▶ _Brief 1_
In the intraoperative hypotension abstract, which journal published the study?
▶ _Brief 2_
Translate this sentence from the intraoperative hypotension abstract into Spanish: "A wide range of thresholds define intraoperative hypotension and can be used to guide intraoperative blood pressure management."
▶ _Brief 3_
List every author named in the intraoperative hypotension abstract.

▶ _Page excerpt_
┌──

JOURNAL ARTICLE
REVIEW

Common clinical thresholds of intraoperative hypotension and 30-day mortality following surgery: a retrospective cohort study

Philippe Dony, Laurence Seidel, Magali Pirson, Guy Haller
Acta Anaesthesiologica Scandinavica 2020 July 13
32659863

BACKGROUND: A wide range of thresholds define intraoperative hypotension and can be used to guide intraoperative blood pressure management. Many clinicians use the systolic blood pressure (SBP)<80 mmHg, the mean arterial pressure (MAP)<60 mmHg and the SBP percent drop from baseline (ΔSBP)>20% as alarming limits that should not be exceeded. Whether these common thresholds are valid limits that can inform clinicians on a possible increased risk of postoperative complications, particularly 30-day mortality, is currently unclear.

└──

▶ _Record excerpts_

┌──

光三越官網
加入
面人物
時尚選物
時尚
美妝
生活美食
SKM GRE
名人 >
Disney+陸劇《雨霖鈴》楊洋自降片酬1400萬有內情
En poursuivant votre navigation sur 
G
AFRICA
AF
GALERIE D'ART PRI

└──
┌──

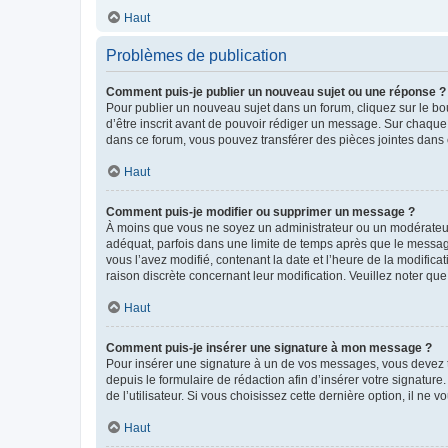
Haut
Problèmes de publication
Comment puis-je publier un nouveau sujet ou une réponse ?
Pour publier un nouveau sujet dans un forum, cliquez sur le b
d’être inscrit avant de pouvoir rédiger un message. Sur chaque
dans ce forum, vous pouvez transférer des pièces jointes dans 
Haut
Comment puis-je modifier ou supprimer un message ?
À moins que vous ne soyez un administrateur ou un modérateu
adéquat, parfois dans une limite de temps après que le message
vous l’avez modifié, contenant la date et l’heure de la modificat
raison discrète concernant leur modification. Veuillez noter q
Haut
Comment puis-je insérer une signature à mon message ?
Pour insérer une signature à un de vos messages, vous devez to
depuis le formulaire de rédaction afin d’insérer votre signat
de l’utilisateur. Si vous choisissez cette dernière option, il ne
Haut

└──

▶ _Expected answer 1_
Acta Anaesthesiologica Scandinavica

▶ _Expected answer 2_
Una amplia gama de umbrales define la hipotensión intraoperatoria y puede utilizarse para orientar el manejo de la presión arterial intraoperatoria.

▶ _Expected answer 3_
Philippe Dony, Laurence Seidel, Magali Pirson, Guy Haller